1455C - Ping Pong

Keep in mind that the first priority of each player is to maximize their wins.

Let’s take the perspective of player $2$, Bob. Bob can win at most $y$, times, by doing nothing and letting player $1$ run out of stamina. Can Bob minimize Alice’s wins without affecting his score?

One way is to only respond on Alice’s last serve (since she wouldn’t be able to respond anyway),. But we soon realize that’s the only option.

If Bob responds to any of Alice’s $i \in {1, 2, …, x - 1}$ serve, then Alice’s best chance is to not respond until Bob’s last serve, $y$ (same strategy). Alice would then win $(i - 1) + (x - i) = x - 1$ times and Bob $y-1$ times. This is suboptimal for Bob, since we know he can win $y$ times by our optimal strategy.

Since Alice is on Bob’s mercy (she can’t stop serving until she runs out of stamina or Bob wins), Bob will choose the optimal strategy and win $y$ times while Alice $x - 1$ times.

Time complexity: $O(1)$

Memory complexity: $O(1)$

using namespace std;
using ll = long long;
using ii = pair<int, int>;
using vi = vector<int>;
int main(void)
{
    ios::sync_with_stdio(false), cin.tie(NULL);
    int t;
    cin >> t;
    while (t--)
    {
        int x, y;
        cin >> x >> y;
        cout << x - 1 << " " << y << endl;
    }
    return 0;
}

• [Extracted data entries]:
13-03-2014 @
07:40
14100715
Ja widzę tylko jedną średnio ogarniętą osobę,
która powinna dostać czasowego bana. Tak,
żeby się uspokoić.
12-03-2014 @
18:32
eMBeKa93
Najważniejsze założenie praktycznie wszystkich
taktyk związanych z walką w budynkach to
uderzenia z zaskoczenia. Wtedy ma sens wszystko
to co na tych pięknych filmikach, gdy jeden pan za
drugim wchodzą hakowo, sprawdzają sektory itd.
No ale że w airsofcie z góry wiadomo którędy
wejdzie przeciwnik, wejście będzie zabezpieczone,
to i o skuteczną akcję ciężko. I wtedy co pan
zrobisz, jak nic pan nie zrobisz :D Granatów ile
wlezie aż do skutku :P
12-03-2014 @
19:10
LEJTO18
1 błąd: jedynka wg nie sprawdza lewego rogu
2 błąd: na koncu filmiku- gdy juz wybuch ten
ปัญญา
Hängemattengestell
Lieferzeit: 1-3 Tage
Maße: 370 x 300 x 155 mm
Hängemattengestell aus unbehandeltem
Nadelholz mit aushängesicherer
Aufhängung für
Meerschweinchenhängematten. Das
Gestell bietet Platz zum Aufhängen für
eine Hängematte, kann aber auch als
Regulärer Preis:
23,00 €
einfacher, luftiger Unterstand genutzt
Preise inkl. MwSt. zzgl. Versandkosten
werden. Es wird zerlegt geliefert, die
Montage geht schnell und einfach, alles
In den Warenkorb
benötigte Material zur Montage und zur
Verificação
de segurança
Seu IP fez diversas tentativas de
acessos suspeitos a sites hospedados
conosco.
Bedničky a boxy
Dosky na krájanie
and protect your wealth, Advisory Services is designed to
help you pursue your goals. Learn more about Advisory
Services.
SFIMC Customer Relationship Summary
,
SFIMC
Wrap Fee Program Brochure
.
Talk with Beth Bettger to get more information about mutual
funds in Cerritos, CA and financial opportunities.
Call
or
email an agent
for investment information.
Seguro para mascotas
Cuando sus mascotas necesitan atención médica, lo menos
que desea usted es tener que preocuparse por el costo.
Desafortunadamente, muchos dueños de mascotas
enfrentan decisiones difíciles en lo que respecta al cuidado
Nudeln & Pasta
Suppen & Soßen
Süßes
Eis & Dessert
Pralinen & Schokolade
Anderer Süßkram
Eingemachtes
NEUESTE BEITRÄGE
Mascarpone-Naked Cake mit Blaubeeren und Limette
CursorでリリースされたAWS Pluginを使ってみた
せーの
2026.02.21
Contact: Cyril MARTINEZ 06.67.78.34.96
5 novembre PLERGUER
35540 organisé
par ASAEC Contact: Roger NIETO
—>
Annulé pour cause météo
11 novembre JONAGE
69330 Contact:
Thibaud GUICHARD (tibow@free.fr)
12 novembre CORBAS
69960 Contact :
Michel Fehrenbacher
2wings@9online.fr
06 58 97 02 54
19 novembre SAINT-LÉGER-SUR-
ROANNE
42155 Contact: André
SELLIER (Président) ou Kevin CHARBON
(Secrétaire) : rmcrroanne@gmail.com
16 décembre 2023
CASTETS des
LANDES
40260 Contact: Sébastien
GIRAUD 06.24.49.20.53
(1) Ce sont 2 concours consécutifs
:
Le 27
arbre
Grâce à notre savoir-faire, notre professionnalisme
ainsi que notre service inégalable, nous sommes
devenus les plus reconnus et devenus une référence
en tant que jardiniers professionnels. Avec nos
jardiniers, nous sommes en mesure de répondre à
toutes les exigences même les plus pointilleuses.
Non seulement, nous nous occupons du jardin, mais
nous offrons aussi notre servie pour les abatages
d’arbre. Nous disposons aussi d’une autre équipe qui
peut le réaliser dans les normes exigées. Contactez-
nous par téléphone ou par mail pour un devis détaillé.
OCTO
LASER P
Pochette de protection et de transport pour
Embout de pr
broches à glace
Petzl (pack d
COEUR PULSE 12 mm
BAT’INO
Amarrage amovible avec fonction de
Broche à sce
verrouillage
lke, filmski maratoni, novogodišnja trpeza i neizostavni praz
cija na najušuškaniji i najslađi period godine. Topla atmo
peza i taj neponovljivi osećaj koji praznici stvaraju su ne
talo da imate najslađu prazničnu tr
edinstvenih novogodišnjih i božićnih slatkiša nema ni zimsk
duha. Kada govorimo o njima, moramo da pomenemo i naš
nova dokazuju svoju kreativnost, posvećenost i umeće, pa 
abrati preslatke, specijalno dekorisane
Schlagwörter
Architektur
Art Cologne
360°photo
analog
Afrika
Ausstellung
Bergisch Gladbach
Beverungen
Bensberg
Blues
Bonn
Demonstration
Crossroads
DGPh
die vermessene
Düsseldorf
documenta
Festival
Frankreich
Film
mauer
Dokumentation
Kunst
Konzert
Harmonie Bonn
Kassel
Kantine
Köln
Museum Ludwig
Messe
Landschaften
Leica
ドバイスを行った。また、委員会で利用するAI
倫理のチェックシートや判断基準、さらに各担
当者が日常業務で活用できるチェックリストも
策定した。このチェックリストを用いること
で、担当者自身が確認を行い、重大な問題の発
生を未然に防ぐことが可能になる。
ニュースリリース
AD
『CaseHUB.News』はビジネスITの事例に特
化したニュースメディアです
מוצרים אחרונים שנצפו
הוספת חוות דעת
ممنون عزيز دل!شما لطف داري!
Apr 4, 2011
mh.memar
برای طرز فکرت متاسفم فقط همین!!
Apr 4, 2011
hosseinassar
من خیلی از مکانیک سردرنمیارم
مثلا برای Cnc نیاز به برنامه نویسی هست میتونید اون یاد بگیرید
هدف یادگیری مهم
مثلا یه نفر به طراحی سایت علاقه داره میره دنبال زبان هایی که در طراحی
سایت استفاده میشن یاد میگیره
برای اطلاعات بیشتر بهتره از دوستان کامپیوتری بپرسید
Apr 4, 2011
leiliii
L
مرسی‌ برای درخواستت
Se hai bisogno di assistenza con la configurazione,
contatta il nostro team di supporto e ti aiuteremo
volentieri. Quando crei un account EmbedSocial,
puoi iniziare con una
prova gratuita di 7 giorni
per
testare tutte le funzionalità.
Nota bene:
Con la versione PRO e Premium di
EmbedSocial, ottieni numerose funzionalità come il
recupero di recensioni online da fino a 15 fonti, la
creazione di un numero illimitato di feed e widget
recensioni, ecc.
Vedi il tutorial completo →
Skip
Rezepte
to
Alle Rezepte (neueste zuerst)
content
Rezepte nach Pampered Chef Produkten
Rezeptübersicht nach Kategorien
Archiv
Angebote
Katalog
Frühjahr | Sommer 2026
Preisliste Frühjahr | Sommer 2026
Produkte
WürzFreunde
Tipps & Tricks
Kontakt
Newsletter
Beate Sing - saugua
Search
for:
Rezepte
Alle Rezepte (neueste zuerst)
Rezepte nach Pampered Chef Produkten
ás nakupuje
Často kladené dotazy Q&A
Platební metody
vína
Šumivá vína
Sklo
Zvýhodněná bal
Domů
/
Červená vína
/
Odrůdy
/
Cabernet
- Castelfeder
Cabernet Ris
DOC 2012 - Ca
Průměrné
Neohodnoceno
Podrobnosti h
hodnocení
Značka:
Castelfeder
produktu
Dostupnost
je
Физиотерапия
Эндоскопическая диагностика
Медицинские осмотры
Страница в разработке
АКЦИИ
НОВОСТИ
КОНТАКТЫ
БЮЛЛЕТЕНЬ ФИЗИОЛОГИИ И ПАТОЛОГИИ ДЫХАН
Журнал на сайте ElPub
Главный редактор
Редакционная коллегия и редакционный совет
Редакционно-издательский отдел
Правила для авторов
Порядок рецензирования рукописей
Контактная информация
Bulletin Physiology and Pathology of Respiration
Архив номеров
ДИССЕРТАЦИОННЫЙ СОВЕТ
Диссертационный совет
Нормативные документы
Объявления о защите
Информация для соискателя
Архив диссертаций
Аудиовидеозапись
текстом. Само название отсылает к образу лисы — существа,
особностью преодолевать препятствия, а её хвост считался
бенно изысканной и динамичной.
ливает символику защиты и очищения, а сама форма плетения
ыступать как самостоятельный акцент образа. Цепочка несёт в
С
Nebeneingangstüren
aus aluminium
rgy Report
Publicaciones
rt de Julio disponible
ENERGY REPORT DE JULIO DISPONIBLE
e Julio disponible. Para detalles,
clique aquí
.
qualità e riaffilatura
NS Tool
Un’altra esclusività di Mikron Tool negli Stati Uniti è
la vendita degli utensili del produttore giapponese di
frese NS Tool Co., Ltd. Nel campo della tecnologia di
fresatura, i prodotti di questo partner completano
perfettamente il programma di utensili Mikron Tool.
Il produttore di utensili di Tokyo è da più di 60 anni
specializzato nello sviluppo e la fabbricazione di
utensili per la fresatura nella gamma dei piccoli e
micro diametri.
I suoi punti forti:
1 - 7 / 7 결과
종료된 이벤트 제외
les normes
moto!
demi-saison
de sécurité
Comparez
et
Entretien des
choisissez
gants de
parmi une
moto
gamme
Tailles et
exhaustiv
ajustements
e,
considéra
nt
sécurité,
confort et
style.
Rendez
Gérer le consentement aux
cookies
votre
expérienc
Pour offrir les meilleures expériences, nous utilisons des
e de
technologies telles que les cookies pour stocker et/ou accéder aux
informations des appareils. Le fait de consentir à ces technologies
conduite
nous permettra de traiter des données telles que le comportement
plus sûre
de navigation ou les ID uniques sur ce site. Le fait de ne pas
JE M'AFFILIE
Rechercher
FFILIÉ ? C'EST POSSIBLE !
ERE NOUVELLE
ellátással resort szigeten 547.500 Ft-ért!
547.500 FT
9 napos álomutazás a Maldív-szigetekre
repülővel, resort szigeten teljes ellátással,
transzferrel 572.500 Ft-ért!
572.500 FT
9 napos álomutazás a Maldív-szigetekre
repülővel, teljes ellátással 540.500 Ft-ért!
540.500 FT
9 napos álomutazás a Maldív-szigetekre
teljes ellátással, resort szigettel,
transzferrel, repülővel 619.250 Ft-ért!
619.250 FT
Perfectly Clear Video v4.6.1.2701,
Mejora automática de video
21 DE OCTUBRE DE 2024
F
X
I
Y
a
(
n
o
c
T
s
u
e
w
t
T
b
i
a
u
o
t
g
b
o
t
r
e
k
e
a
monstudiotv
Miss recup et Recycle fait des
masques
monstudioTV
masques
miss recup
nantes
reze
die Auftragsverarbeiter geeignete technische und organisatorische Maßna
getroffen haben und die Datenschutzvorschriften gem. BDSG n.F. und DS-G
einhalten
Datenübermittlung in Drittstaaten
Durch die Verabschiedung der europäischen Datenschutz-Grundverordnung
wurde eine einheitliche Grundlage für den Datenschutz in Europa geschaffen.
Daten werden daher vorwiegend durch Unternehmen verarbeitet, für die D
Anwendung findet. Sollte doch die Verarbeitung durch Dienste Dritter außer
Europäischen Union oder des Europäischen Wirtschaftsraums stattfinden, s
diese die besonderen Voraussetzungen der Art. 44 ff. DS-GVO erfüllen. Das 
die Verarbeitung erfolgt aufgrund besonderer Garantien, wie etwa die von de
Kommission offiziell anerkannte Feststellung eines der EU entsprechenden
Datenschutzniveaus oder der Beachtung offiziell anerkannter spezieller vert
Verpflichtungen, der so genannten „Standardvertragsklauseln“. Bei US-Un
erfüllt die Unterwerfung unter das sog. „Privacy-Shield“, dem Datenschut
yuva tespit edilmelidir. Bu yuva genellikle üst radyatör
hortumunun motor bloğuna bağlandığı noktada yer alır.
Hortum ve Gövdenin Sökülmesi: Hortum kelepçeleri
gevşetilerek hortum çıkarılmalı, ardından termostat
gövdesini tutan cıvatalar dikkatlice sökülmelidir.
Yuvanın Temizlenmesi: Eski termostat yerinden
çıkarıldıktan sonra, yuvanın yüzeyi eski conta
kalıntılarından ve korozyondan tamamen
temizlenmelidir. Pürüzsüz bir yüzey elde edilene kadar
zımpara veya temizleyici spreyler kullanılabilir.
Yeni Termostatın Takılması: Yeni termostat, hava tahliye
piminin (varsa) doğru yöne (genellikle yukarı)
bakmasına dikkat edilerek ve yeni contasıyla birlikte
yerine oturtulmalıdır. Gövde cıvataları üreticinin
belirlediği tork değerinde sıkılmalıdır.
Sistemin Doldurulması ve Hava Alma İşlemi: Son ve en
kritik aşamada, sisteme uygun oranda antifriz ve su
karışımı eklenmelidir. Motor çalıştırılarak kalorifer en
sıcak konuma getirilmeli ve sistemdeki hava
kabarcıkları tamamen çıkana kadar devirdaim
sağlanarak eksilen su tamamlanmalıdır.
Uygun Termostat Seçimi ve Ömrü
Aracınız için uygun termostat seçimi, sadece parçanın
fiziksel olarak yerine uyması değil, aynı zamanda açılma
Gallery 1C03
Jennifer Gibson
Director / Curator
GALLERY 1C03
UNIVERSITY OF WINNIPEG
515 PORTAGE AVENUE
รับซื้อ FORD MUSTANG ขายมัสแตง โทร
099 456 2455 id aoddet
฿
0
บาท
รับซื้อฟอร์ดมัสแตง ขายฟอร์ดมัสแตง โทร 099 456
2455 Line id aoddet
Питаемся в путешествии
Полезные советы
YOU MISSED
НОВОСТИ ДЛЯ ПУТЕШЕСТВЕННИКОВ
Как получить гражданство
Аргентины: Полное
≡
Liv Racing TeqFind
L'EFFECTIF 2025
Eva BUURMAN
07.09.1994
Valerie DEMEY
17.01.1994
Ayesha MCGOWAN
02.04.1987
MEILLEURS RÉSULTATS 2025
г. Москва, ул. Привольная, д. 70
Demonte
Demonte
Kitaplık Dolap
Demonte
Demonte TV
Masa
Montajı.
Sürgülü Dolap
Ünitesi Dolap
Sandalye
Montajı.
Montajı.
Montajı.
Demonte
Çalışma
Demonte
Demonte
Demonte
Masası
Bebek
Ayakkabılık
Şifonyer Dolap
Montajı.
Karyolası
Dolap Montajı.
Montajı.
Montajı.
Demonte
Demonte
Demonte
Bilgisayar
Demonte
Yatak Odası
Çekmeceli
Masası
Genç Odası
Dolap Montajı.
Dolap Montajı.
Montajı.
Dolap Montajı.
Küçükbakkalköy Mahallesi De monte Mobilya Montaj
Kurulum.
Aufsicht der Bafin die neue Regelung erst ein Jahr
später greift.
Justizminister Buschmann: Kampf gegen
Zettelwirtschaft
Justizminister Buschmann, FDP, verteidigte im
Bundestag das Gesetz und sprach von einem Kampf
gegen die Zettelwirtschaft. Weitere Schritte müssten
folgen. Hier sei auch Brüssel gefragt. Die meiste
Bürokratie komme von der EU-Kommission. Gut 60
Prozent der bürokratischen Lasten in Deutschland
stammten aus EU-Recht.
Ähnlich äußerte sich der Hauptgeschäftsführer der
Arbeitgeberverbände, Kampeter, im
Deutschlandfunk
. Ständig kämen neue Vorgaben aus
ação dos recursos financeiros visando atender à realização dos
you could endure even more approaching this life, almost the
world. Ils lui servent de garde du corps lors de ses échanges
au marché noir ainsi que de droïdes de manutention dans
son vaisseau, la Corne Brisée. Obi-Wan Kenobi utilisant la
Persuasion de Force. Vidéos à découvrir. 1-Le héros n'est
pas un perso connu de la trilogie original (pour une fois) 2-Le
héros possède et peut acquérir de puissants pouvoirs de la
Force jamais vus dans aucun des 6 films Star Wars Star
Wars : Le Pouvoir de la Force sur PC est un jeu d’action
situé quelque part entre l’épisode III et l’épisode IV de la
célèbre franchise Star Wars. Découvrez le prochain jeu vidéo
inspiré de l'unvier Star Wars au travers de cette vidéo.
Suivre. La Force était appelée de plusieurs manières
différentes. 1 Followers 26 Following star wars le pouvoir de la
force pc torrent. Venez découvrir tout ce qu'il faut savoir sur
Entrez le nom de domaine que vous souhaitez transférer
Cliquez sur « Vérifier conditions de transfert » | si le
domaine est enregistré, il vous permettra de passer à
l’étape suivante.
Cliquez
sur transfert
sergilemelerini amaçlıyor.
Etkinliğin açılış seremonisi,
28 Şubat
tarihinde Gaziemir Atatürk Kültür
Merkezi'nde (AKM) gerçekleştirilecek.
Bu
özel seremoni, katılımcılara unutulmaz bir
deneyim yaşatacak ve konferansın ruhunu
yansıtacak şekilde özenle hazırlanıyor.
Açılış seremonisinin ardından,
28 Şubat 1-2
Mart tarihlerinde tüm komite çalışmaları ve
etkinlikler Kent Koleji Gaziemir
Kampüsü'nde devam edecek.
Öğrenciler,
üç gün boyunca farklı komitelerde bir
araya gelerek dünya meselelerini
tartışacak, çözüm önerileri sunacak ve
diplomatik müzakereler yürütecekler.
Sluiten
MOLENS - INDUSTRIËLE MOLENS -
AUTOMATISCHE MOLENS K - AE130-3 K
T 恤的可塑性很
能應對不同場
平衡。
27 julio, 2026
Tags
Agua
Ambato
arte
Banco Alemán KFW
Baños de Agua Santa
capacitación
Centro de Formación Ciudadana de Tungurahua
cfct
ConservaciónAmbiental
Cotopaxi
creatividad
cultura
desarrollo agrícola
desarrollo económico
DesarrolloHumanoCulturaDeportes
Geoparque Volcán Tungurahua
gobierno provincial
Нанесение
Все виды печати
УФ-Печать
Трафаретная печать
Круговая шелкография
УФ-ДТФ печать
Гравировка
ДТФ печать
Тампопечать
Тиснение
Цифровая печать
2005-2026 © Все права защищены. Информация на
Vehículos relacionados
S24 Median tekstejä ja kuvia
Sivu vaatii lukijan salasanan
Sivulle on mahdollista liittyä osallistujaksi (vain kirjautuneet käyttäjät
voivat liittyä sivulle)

• [Problem set]:
- A) Decide whether each statement agrees with the Ping Pong write-up, answering yes or no and quoting the words of the write-up that settle it: (i) the solution runs in constant time; (ii) if Bob responds to one of Alice's earlier serves, Alice wins x times; (iii) the program prints Bob's wins before Alice's.
- B) List every type alias that the code in the Ping Pong write-up defines with "using", along with the type each one stands for.

• [Responses]:
- A)
(i) Yes: "Time complexity: $O(1)$"
(ii) No: "Alice would then win $(i - 1) + (x - i) = x - 1$ times"
(iii) No: "cout << x - 1 << " " << y << endl;"

- B)
ll: long long
ii: pair<int, int>
vi: vector<int>